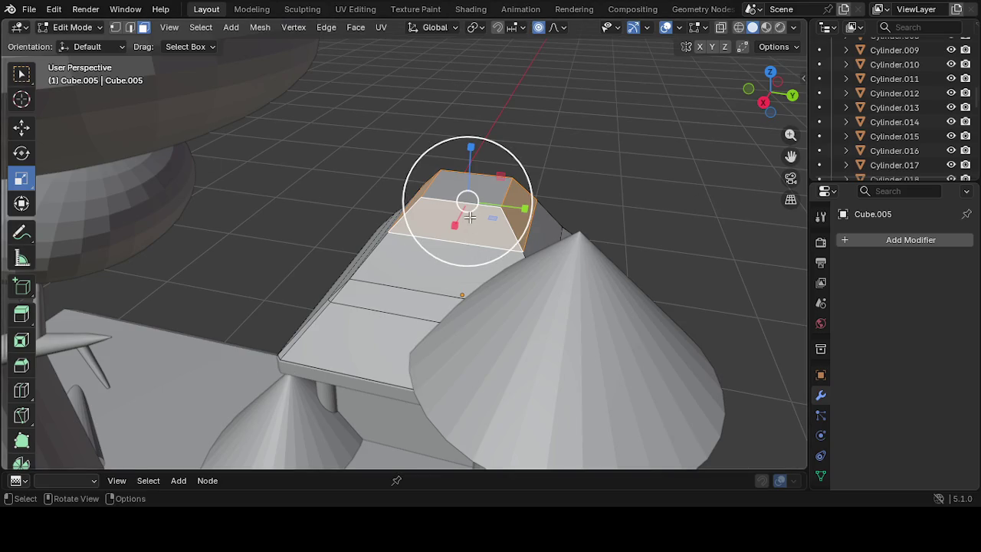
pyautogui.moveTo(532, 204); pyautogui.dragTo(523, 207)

--

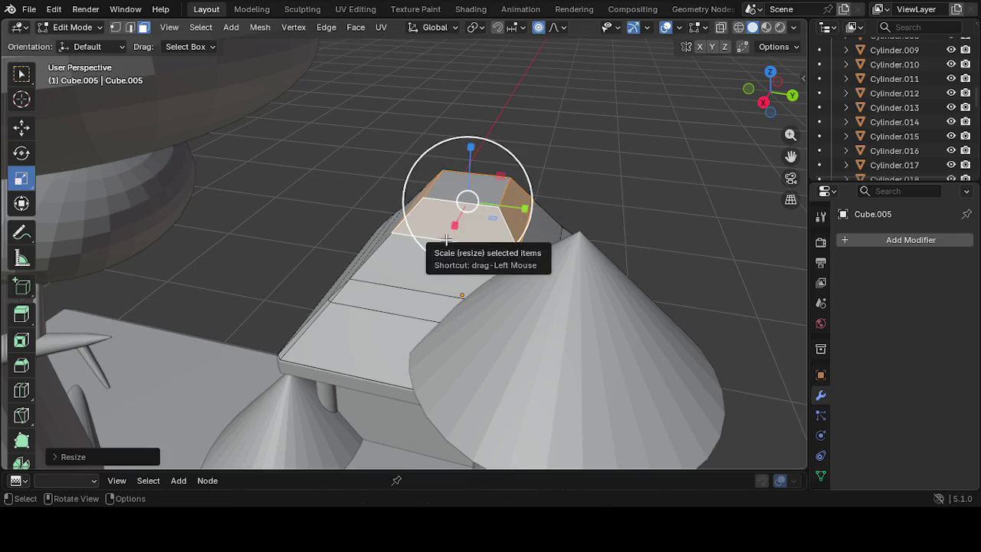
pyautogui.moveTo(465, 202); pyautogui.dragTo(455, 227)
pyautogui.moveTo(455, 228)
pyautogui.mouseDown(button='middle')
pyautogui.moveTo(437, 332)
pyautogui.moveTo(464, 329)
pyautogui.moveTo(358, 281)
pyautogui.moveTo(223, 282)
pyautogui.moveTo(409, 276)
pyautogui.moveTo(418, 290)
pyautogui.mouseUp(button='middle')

→ **HOW TO COMPLETE THIS TASK**:
Above are the records. Copy the lines beginning at the one that has "pyautogui.moveTo(418, 290)" and ending with the one that has "pyautogui.mouseUp(button='middle')", unchanged.

→ **EXPECTED ANSWER**:
pyautogui.moveTo(418, 290)
pyautogui.mouseUp(button='middle')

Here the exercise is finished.